Saturday, October 9, 2021

Empty Promises, Empty Shelves


This week's Camino a Ítaca travels back to the 1970's and some of the parrallels we see happening today. Populist, right wing sociopaths are marching once great nations into the abyss of a #me-me, all for me world. Click over to the original piece published in el HOY or read the English version below. (PDF en castellano abajo)

The recent images coming out of the United Kingdom take me back to the fuzzy TV images of my 1970’s childhood. Cars stretching for miles all lined up to try and fill up their tanks with gas that just wasn’t there. Back then, the cause of the crisis was external. It took place when the OPEC member states, led by Saudi Arabia, proclaimed an oil embargo on countries that were perceived as supporting Israel in the Yom Kippur war. Prices soared over 300% in North America but in the end, the embargo failed and ended up being self-defeating. Israeli forces did not withdraw, the countries that were targeted by the embargo refused to change their positions and perhaps the most longstanding consequences were that the crisis sparked increased oil exploration, alternative energy research and initiated a move towards energy conservation.

This conservation can be seen in the smaller cars that form the long queues in the U.K. They are certainly no longer the enormous land boats of my North American childhood, but what really marks the difference between these two crises is the root cause. While the 70s oil crisis was a multilateral affair involving many different actors from different continents, the crisis the U.K is currently facing is entirely self-inflicted. Try as they might to shift the blame elsewhere, there is no one to blame but themselves.

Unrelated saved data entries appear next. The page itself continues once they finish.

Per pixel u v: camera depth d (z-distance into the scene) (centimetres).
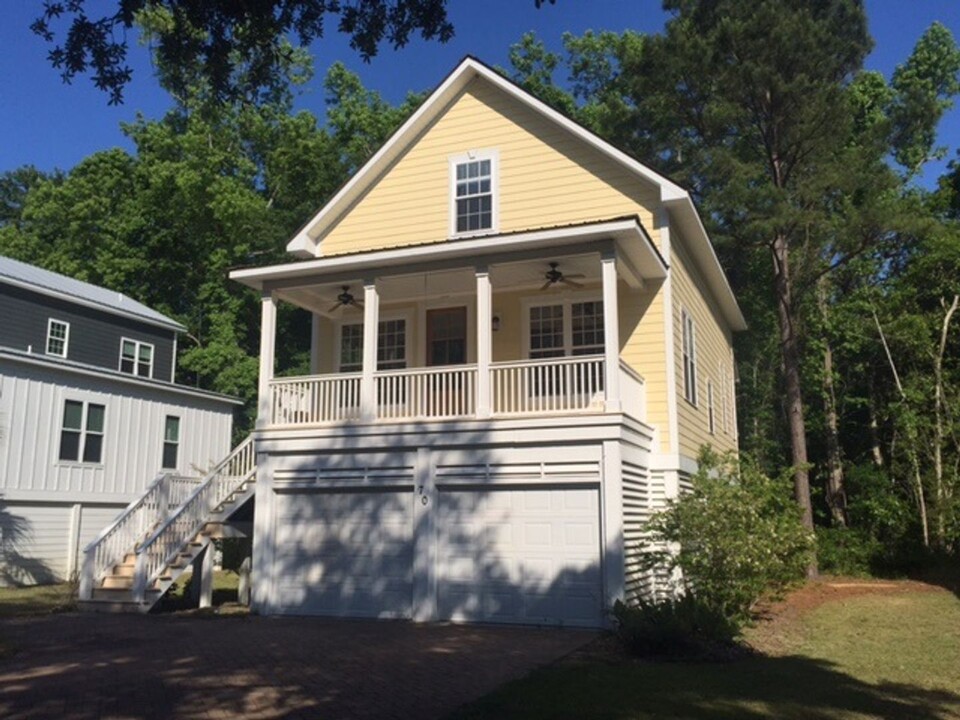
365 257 1480
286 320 3722
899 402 2362
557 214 1661
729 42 2319
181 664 977
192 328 3856
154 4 832
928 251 2584
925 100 2253
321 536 1474
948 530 2114
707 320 2103
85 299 2658
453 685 859
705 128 2628
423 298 1802
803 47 2234
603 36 3728
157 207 3712
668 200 1559
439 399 1569
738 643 1121
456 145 1766
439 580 1377
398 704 774
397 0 840
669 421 1536
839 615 1478
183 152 3831
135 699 798
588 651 1080
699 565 1265
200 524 1631
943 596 1738
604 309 1357
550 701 779
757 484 1391
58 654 1052
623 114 2823
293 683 867
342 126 3812
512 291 1725
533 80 3691
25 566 2095
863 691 865
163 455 2555
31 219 4050
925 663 1039
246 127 3966
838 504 2752
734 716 741
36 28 773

Brexit was not the result of foreign interference. While the Trump administration, knowing full well it would debilitate the U.K and weaken the EU, threw their support behind the slow-motion suicide, it can’t be said that they or any other foreign state forced the British to shoot themselves in the foot. They did it to themselves at the polls. The end result is that a once great nation, the 6th biggest economy of the world and permanent member of the UN Security Council now finds itself with bare supermarkets shelves and shuttered up petrol stations.

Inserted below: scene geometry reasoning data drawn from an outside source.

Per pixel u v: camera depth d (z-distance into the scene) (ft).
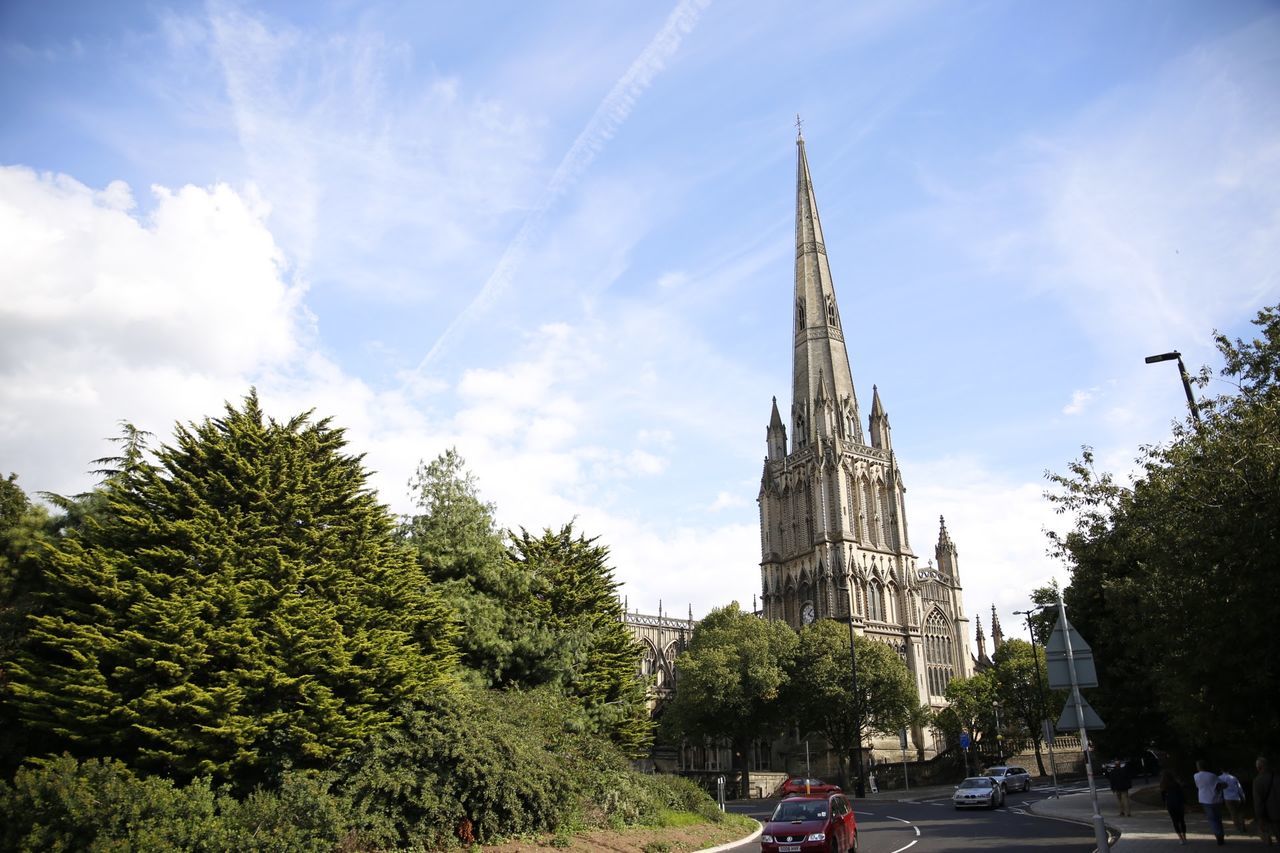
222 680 90.33
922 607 442.91
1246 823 111.24
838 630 322.75
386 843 87.71
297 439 111.96
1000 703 341.21
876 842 115.55
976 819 150.92
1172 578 89.76
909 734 400.06
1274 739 93.91
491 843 96.43
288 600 96.84
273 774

Brexit was the direct result of a dangerous ideology. One that exploits the fear of the ‘other’, scapegoating immigrants and those who do not think like them as the cause of everyone’s problems. All the while diverting the attention away from their neoliberal aims of dismantling the social nets across the West and transferring public wealth into increasingly smaller yet richer hands. It’s a jingoistic right-wing populism that is eating away at the rotting traditional core of conservatism across the western world. One which may have lost its poster boy in power in the U.S, but that is still firmly represented in the U.K by someone who combs his hair with a balloon, and which has many representatives here in Spain in the House of Parliament.

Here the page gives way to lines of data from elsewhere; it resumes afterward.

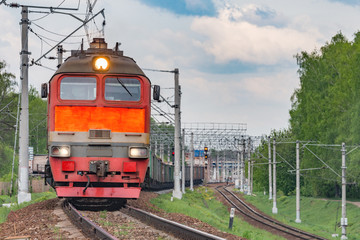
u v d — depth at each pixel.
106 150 35.34
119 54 37.94
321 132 122.19
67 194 35.19
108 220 32.56
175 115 77.12
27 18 49.03
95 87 35.75
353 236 76.94
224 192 174.62
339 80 118.38
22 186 49.62
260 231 66.62
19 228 29.72
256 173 176.88
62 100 35.50
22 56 49.28
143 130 35.91
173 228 28.88
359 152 104.12
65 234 26.33
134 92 36.09
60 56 59.34
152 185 91.81
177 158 77.75
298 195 94.25
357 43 121.75
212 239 24.75
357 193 125.81
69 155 35.03
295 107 150.88
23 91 49.53
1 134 143.50
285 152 157.75
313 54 135.38
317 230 85.00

This siren song that leads people to think that their problems are soley caused by someone else may lull one into a gentle sleep but it certainly won’t fix anything. The British can try and blame the EU for their misfortunes, the Catalans can accuse the rest of Spain of robbing them, Extremadura can allege that the fault lies in Madrid and xenophobes can claim that migrants are stealing nonexistent jobs but the result always turns out the same. The sooner we stop listening, the better.